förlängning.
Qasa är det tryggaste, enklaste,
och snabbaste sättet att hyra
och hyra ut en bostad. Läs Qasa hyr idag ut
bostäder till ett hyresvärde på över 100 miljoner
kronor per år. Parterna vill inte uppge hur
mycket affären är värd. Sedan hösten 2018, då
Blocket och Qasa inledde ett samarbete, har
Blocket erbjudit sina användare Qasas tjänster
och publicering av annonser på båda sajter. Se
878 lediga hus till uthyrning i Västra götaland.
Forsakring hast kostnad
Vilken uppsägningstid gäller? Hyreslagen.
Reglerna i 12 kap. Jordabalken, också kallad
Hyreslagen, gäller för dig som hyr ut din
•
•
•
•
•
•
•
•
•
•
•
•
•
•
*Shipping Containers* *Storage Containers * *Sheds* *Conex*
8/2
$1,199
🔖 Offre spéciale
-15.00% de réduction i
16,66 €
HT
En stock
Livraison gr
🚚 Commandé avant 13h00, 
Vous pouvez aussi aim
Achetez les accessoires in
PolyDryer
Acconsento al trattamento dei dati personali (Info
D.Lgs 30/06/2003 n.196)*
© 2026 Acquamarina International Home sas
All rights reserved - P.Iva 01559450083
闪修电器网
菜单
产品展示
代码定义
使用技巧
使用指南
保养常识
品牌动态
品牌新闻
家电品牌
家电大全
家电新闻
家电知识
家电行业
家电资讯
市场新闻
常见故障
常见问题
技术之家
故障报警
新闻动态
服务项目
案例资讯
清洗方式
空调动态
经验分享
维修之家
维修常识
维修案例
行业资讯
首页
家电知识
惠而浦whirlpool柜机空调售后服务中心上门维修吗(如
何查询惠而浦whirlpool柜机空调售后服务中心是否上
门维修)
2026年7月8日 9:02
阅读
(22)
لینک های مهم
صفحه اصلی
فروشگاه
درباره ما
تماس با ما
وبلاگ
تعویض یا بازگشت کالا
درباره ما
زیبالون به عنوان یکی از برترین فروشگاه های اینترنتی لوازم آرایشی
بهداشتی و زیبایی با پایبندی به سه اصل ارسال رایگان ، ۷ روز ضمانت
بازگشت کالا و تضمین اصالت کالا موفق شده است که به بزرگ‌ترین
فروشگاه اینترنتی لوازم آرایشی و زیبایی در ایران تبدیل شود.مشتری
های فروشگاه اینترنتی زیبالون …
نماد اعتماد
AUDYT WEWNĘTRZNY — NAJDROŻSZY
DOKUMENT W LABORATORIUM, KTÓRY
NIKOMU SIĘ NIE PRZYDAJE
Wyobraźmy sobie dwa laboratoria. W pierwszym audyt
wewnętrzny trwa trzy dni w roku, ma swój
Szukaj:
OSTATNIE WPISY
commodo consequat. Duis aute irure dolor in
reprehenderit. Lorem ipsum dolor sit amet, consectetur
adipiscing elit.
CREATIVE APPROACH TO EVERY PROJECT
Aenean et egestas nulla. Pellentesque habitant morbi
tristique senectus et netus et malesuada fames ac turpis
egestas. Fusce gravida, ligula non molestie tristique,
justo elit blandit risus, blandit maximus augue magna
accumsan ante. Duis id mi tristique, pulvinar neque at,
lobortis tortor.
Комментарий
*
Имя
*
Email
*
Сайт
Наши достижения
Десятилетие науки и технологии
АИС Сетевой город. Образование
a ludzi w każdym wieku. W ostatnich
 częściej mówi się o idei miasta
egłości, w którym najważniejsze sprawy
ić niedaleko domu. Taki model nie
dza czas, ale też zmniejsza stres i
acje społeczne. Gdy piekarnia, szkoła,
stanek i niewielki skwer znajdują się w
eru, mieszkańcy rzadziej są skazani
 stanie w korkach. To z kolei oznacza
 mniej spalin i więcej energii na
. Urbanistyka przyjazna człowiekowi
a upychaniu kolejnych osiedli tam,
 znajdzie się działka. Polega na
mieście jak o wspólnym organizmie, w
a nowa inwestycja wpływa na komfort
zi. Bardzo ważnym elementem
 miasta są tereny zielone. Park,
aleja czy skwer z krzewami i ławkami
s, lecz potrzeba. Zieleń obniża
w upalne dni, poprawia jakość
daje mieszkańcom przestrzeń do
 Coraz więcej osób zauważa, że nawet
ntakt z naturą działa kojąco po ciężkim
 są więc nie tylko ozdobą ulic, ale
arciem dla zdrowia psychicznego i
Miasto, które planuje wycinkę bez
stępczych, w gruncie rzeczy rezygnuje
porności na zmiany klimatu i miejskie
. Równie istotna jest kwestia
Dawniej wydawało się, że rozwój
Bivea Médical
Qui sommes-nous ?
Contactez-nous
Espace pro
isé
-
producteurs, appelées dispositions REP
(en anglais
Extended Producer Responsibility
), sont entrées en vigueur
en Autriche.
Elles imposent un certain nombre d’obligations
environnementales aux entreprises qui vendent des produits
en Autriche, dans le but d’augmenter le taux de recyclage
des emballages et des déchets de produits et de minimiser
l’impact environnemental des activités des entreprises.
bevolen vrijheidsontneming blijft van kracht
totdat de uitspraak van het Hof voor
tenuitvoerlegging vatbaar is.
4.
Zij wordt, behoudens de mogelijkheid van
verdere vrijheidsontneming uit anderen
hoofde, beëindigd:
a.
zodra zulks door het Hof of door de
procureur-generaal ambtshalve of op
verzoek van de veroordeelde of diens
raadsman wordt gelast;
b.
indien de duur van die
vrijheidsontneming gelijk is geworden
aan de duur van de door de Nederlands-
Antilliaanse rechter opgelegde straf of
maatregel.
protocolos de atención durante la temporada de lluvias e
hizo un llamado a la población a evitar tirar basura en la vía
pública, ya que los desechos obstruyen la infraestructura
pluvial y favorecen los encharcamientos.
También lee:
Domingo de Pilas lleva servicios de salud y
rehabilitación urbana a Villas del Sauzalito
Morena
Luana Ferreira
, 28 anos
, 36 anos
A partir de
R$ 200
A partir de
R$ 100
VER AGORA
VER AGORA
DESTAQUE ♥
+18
::::::::
Task details: Repeat the lines word for word, starting with the very first one and ending with the line that contains "Forsakring hast kostnad", including that line.

Result of this exercise:
förlängning.
Qasa är det tryggaste, enklaste,
och snabbaste sättet att hyra
och hyra ut en bostad. Läs Qasa hyr idag ut
bostäder till ett hyresvärde på över 100 miljoner
kronor per år. Parterna vill inte uppge hur
mycket affären är värd. Sedan hösten 2018, då
Blocket och Qasa inledde ett samarbete, har
Blocket erbjudit sina användare Qasas tjänster
och publicering av annonser på båda sajter. Se
878 lediga hus till uthyrning i Västra götaland.
Forsakring hast kostnad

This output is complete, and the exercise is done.